Der Euro hat am Dienstagnachmittag zwischen 94 und knapp 95 Cent gependelt. Die Europäische Zentralbank (EZB) legte den Referenzkurs gegen 15 Uhr mit 0,9423 (Freitag: 0,9305) US-Dollar fest. Die griechische Drachme, die seit dem 1. Januar einen festen Kurs zum Euro hat, wird mit 340,75 Drachmen für einen Euro notiert.

Marktteilnehmer berichteten von einem ruhigen Geschäft mit geringen Volumina, was jedoch die entsprechende Volatilität mit sich bringe.
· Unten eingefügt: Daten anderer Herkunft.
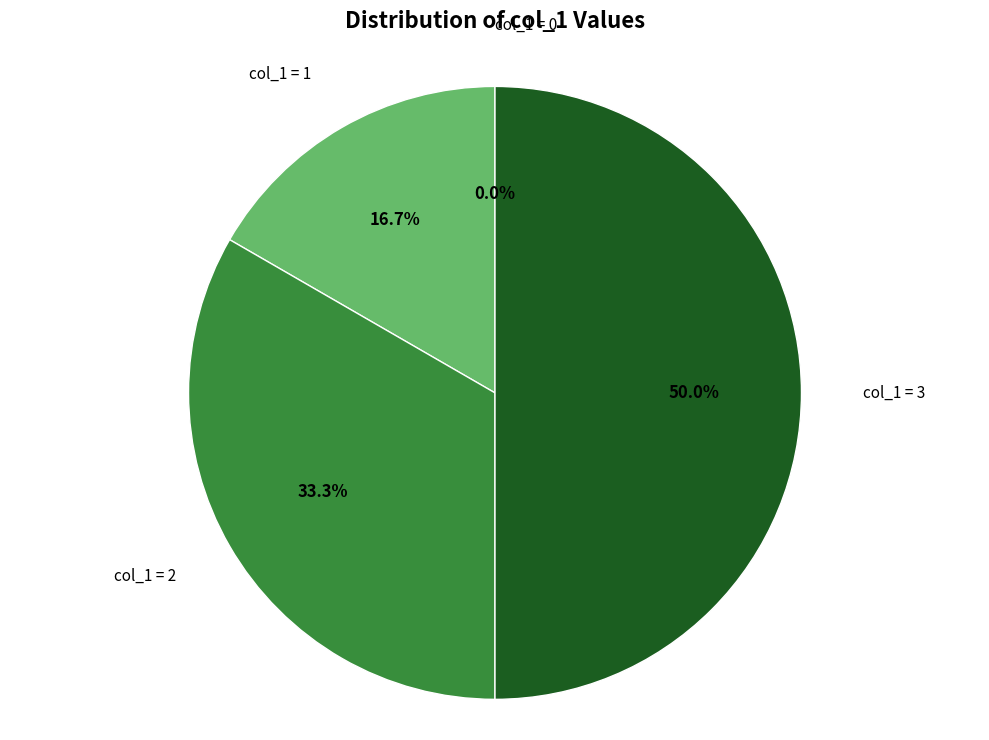

What percentage do 2 and 3 together represent?

83.3%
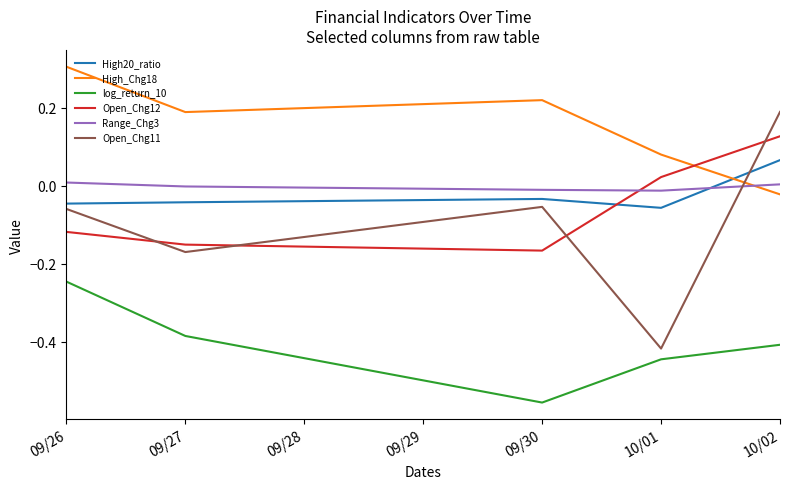

What is the difference between the maximum and minimum values in the Open_Chg12 series?

0.3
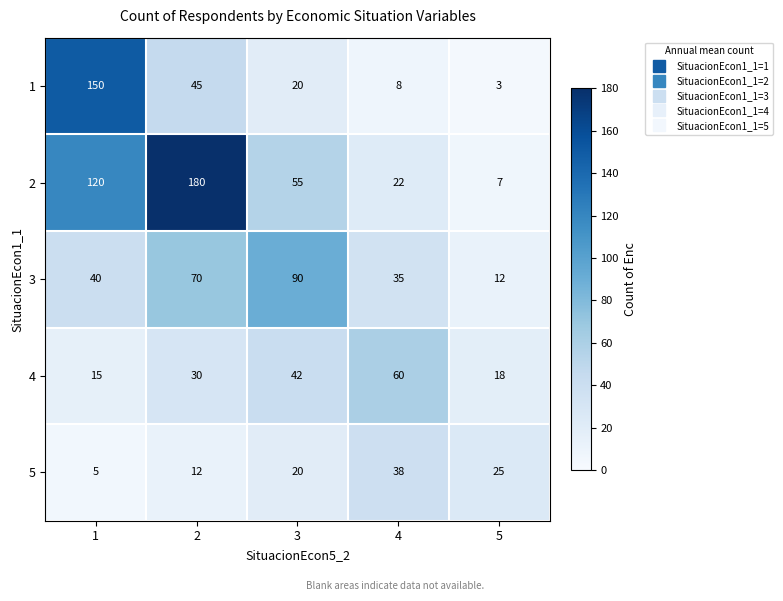

What is the difference between the maximum and minimum values in the 4 series?

45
Auch für den weiteren Verlauf der Woche rechnen Analysten nicht mit einem signifikant stärker werdenden Geschäft. Der Zentralbankrat der EZB werde die Zinsen auf seiner Sitzung am kommenden Donnerstag wohl unverändert lassen. Der gesunkene Ölpreis, der stärkere Euro und das zuletzt deutlich verlangsamte Geldmengenwachstum hätten die Inflationsgefahren verringert, hieß es in Franfurt (Main). Der Ölpreis fiel am Dienstag unter die Marke von 22 Dollar je Barrel (159 Liter). In der vergangenen Woche hatte er noch bei rund 23 Dollar gelegen.

Der deutsche Einzelhandel kündigte unterdessen an, er werde rund zwölf Milliarden Mark in die Umstellung auf Euro-Bargeld zum 1. Januar 2002 investieren. Die Bundesregierung kündigte ihrerseits an, dass sie Handel und Banken bei der Einführung des Euro-Bargeldes finanziell nicht unterstützen werde.